Professor Synder apparently believes that inside every non-autistic, neurotypical person there is a little autistic savant "rain man" waiting patiently, keen to bestow amazing savant skills on the neurotypical person if some professor comes along and messes up the "higher thought" parts of their "normal" brains enough to simulate the "damage found in the brain of savants" (this insulting phrase was used by the 60 Minutes journalist). Apparently this is done with strong magnetism. To date the professor has I believe not to created any Tammets or Einsteins or Mozarts using his methodology. If he hopes to simulate Tammet's extraordinary gifts I'd have thought at least the professor would be trying to simulate synaesthesia.

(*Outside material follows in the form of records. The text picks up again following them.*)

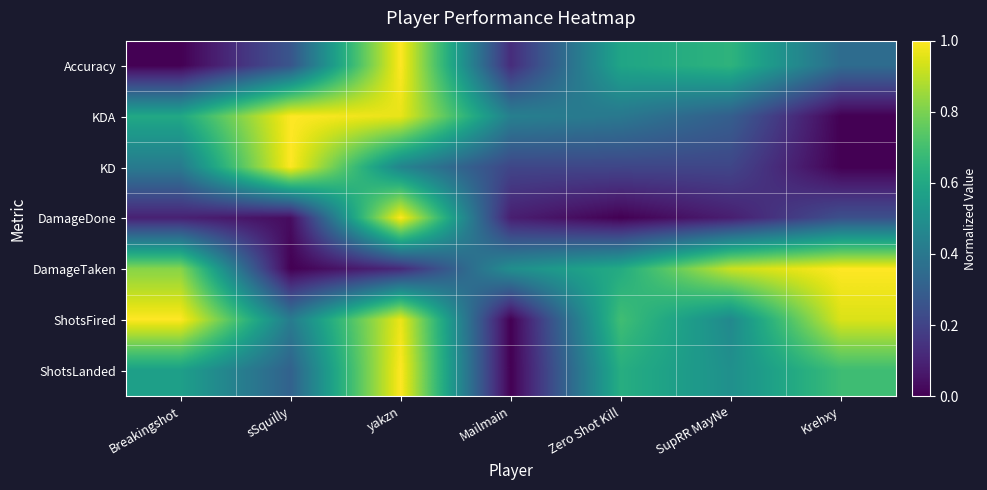

What is the spread (max minus min) of values at Krehxy?

1.0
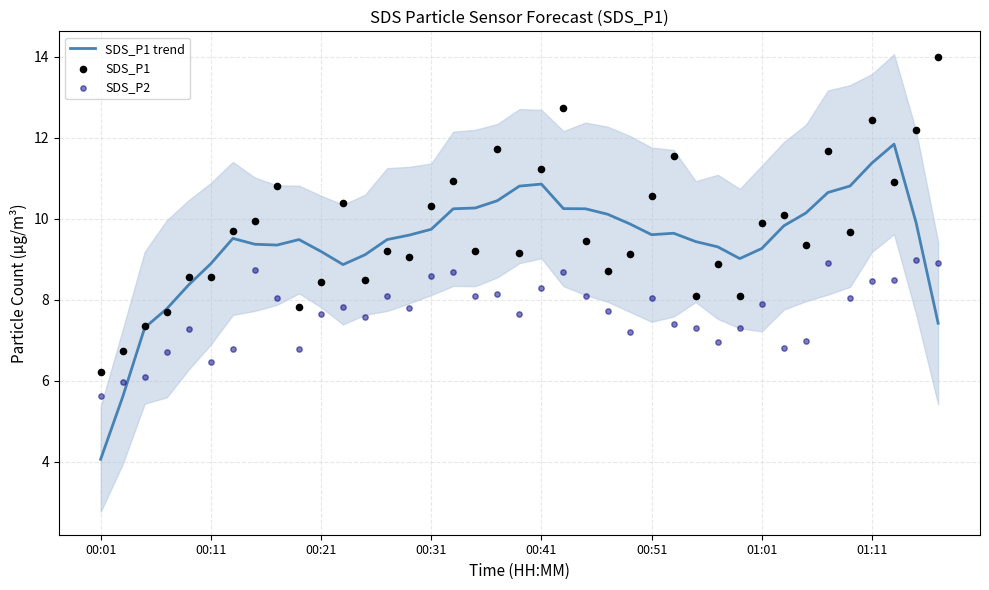

Which series has the largest Y range (max minus min)?

SDS_P1 trend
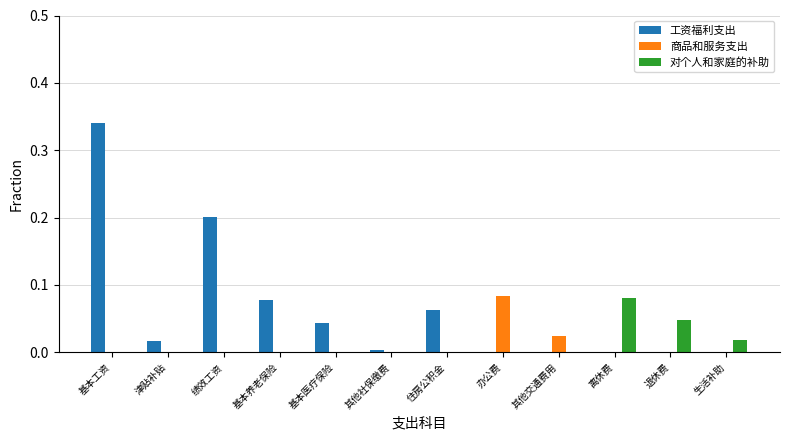

How many series are shown in this chart?

3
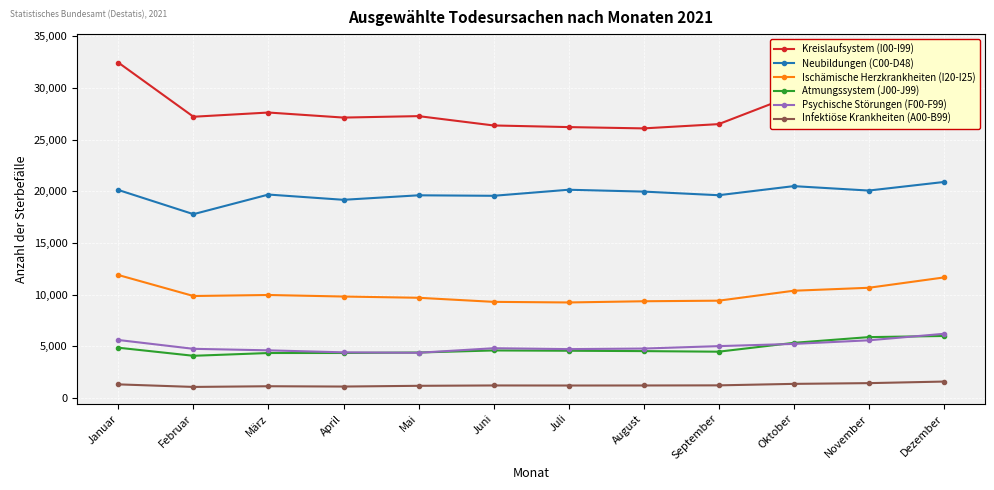

What is the average value of the Psychische Störungen (F00-F99) series?

4999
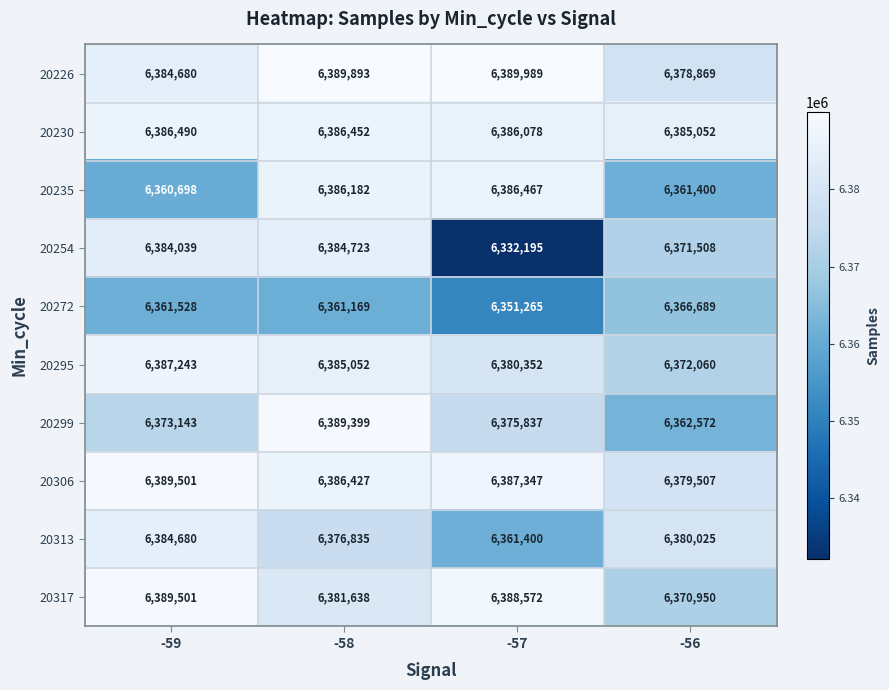

What is the average value of the 20272 series?

6360163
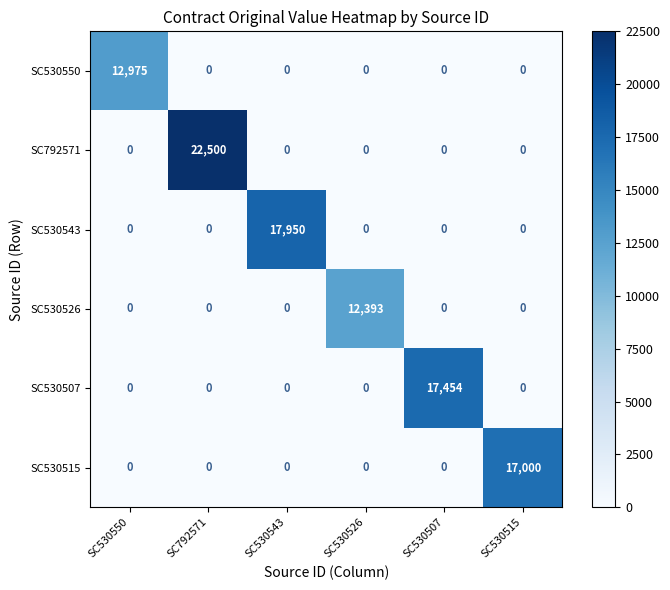

What is the difference between the maximum and minimum values in the SC530550 series?

12975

A logical first step, and not unprecedented.
The professor tells us that there's a little autistic "Rain man" inside every neurotypical person, and all around the world there are neurotypical parents of autistic kids who believe that inside their autistic offspring there is a little neurotypical "social butterfly child" struggling valiantly to emerge from their "hollow, dead cocoon of autism". Ya gotta laugh.
I really like this quote from Daniel Tammet:
"It's only as I got older that I realised it isn't bad to be different. It can be a good thing if you can find what it is that makes you unique and have the courage to live that out then I think you can be happy."